Prompt ->
Rewrite the records from the start through the line containing "condense les news qui comptent ;", replacing "magazine" with "site" and leaving everything else unchanged.

-=-=-=-=-

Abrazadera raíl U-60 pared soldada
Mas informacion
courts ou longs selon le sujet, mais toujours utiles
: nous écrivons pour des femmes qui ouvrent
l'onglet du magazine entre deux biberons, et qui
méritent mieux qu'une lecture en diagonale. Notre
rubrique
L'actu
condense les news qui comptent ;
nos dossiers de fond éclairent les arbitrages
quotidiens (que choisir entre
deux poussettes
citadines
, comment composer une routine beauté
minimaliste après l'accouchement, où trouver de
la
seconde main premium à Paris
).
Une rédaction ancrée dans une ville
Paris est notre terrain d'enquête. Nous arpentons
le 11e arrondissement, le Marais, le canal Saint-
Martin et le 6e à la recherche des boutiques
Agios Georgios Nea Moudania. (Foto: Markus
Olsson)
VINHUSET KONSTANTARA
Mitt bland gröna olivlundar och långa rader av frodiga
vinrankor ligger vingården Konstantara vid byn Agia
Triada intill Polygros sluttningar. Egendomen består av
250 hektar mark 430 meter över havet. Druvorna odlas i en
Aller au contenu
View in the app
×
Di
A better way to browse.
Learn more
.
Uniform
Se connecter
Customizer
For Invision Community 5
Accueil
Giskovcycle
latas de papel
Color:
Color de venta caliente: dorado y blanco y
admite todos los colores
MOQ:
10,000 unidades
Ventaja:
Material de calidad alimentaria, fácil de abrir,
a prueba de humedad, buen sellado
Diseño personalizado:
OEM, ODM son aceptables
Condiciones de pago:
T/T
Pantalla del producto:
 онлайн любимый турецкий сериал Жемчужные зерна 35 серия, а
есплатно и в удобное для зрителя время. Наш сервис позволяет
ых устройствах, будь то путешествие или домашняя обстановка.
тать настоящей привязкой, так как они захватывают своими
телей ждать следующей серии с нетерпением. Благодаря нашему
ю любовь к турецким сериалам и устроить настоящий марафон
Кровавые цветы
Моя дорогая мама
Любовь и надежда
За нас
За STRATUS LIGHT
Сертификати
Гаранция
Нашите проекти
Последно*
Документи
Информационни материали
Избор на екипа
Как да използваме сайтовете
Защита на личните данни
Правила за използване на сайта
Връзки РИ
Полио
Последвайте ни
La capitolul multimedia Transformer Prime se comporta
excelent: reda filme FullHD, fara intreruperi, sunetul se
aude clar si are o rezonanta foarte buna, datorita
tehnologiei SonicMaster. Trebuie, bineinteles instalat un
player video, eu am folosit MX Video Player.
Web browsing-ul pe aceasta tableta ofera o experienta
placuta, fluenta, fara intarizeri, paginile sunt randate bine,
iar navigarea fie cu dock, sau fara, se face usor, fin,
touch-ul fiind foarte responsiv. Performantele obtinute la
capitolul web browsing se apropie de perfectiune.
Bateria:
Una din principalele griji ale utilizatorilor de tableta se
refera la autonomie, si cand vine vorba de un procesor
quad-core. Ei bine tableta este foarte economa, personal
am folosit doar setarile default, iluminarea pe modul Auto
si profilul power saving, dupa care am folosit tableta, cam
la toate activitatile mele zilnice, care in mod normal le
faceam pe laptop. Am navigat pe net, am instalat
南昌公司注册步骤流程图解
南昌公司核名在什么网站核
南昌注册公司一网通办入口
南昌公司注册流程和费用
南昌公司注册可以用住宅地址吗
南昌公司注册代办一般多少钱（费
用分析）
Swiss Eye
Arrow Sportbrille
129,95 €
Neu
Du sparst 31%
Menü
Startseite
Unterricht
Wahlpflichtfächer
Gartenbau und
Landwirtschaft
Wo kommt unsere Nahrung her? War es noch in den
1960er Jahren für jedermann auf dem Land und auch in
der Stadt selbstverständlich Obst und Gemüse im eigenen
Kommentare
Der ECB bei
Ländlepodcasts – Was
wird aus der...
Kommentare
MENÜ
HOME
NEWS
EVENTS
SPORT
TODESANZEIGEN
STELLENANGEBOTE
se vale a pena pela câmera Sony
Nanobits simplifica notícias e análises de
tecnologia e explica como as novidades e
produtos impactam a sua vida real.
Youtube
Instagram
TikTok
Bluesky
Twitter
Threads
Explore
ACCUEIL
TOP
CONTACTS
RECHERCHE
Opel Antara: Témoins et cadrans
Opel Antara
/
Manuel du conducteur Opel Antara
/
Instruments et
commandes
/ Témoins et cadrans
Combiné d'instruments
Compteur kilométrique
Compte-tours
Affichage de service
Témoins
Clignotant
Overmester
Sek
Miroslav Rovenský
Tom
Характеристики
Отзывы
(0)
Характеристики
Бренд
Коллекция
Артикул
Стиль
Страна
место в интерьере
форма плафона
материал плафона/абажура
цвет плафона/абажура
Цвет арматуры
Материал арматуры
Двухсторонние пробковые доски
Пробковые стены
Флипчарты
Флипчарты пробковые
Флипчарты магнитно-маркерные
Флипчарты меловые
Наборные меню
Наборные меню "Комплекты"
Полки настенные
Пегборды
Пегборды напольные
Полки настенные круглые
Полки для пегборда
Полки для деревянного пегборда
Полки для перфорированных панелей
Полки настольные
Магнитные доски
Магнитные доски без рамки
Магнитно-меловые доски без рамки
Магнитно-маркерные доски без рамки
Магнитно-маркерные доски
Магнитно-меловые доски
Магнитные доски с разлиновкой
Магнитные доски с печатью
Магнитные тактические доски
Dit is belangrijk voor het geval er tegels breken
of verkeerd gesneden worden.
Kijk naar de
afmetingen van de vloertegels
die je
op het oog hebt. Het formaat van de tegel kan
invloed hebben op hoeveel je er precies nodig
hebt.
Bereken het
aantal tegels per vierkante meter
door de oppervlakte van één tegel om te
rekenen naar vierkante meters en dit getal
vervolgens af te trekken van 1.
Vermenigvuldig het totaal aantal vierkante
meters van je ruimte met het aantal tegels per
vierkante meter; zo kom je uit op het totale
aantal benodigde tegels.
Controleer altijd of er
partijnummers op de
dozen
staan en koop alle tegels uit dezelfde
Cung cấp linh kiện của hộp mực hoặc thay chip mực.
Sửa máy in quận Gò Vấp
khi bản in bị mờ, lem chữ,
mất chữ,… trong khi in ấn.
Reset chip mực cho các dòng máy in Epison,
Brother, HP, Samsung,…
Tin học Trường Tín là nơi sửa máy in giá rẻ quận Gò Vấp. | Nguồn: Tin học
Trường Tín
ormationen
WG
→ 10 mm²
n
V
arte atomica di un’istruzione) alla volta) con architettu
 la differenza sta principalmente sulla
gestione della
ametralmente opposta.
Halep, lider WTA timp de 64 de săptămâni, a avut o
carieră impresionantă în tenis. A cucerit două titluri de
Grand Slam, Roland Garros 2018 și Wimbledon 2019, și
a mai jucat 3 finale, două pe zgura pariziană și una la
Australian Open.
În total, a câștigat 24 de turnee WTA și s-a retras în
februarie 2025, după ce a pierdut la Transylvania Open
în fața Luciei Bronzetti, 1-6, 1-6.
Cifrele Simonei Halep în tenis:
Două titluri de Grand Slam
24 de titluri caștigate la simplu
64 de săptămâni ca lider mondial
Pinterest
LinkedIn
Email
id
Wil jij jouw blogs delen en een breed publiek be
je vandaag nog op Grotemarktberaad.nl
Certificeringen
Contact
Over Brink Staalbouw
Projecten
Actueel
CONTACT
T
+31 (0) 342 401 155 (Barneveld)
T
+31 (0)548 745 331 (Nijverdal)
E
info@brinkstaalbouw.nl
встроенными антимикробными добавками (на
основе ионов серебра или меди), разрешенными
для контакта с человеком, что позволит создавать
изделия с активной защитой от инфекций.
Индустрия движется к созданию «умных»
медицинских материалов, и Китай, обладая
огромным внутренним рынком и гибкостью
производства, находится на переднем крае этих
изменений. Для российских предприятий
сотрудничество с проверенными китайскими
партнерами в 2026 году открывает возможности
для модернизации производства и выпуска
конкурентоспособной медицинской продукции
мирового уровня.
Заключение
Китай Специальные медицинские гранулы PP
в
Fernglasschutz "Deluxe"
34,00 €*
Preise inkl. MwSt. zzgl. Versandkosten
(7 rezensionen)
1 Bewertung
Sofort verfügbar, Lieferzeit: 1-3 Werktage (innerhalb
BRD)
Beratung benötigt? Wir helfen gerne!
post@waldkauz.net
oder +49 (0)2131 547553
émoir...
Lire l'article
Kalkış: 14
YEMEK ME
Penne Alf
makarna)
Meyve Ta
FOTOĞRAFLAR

-=-=-=-=-

Response ->
Abrazadera raíl U-60 pared soldada
Mas informacion
courts ou longs selon le sujet, mais toujours utiles
: nous écrivons pour des femmes qui ouvrent
l'onglet du site entre deux biberons, et qui
méritent mieux qu'une lecture en diagonale. Notre
rubrique
L'actu
condense les news qui comptent ;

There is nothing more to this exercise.